Data extracts START

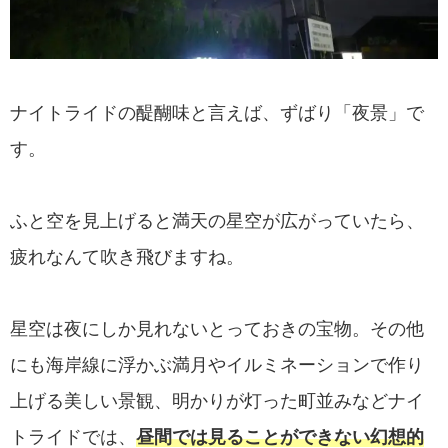
ナイトライドの醍醐味と言えば、ずばり「夜景」で
す。
ふと空を見上げると満天の星空が広がっていたら、
疲れなんて吹き飛びますね。
星空は夜にしか見れないとっておきの宝物。その他
にも海岸線に浮かぶ満月やイルミネーションで作り
上げる美しい景観、明かりが灯った町並みなどナイ
トライドでは、
昼間では見ることができない幻想的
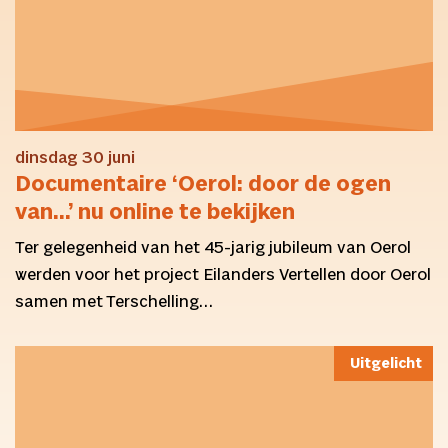
dinsdag 30 juni
Documentaire ‘Oerol: door de ogen
van…’ nu online te bekijken
Ter gelegenheid van het 45-jarig jubileum van Oerol
werden voor het project Eilanders Vertellen door Oerol
samen met Terschelling…
Uitgelicht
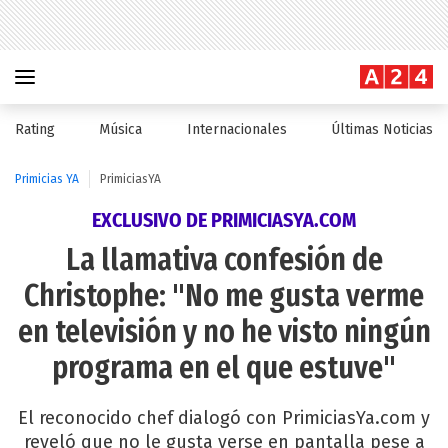
Rating
Música
Internacionales
Últimas Noticias
Primicias YA
PrimiciasYA
EXCLUSIVO DE PRIMICIASYA.COM
La llamativa confesión de
Christophe: "No me gusta verme
en televisión y no he visto ningún
programa en el que estuve"
El reconocido chef dialogó con PrimiciasYa.com y
reveló que no le gusta verse en pantalla pese a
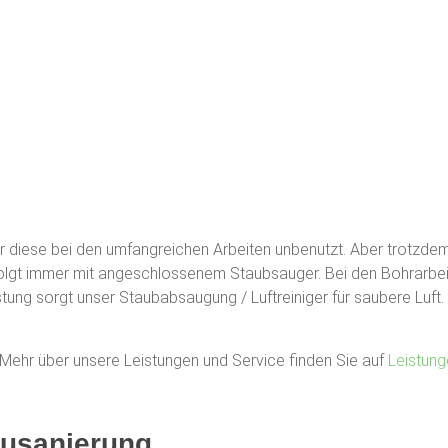
diese bei den umfangreichen Arbeiten unbenutzt. Aber trotzdem 
olgt immer mit angeschlossenem Staubsauger. Bei den Bohrarbeite
ung sorgt unser Staubabsaugung / Luftreiniger für saubere Luft. 
 Mehr über unsere Leistungen und Service finden Sie auf
Leistung
ausanierung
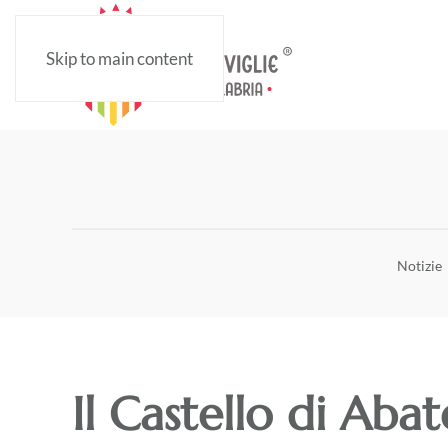
Skip to main content
Notizie
Il Castello di Aba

Data extracts END

What the task requires: Can you rewrite the records above so that "Oerol" becomes "Vlieland" everywhere it appears, with everything else left the same? Omit the pictures from your answer.

Solution below:
ナイトライドの醍醐味と言えば、ずばり「夜景」で
す。
ふと空を見上げると満天の星空が広がっていたら、
疲れなんて吹き飛びますね。
星空は夜にしか見れないとっておきの宝物。その他
にも海岸線に浮かぶ満月やイルミネーションで作り
上げる美しい景観、明かりが灯った町並みなどナイ
トライドでは、
昼間では見ることができない幻想的
dinsdag 30 juni
Documentaire ‘Vlieland: door de ogen
van…’ nu online te bekijken
Ter gelegenheid van het 45-jarig jubileum van Vlieland
werden voor het project Eilanders Vertellen door Vlieland
samen met Terschelling…
Uitgelicht
Rating
Música
Internacionales
Últimas Noticias
Primicias YA
PrimiciasYA
EXCLUSIVO DE PRIMICIASYA.COM
La llamativa confesión de
Christophe: "No me gusta verme
en televisión y no he visto ningún
programa en el que estuve"
El reconocido chef dialogó con PrimiciasYa.com y
reveló que no le gusta verse en pantalla pese a
diese bei den umfangreichen Arbeiten unbenutzt. Aber trotzdem 
olgt immer mit angeschlossenem Staubsauger. Bei den Bohrarbeite
ung sorgt unser Staubabsaugung / Luftreiniger für saubere Luft. 
 Mehr über unsere Leistungen und Service finden Sie auf
Leistung
ausanierung
Skip to main content
Notizie
Il Castello di Aba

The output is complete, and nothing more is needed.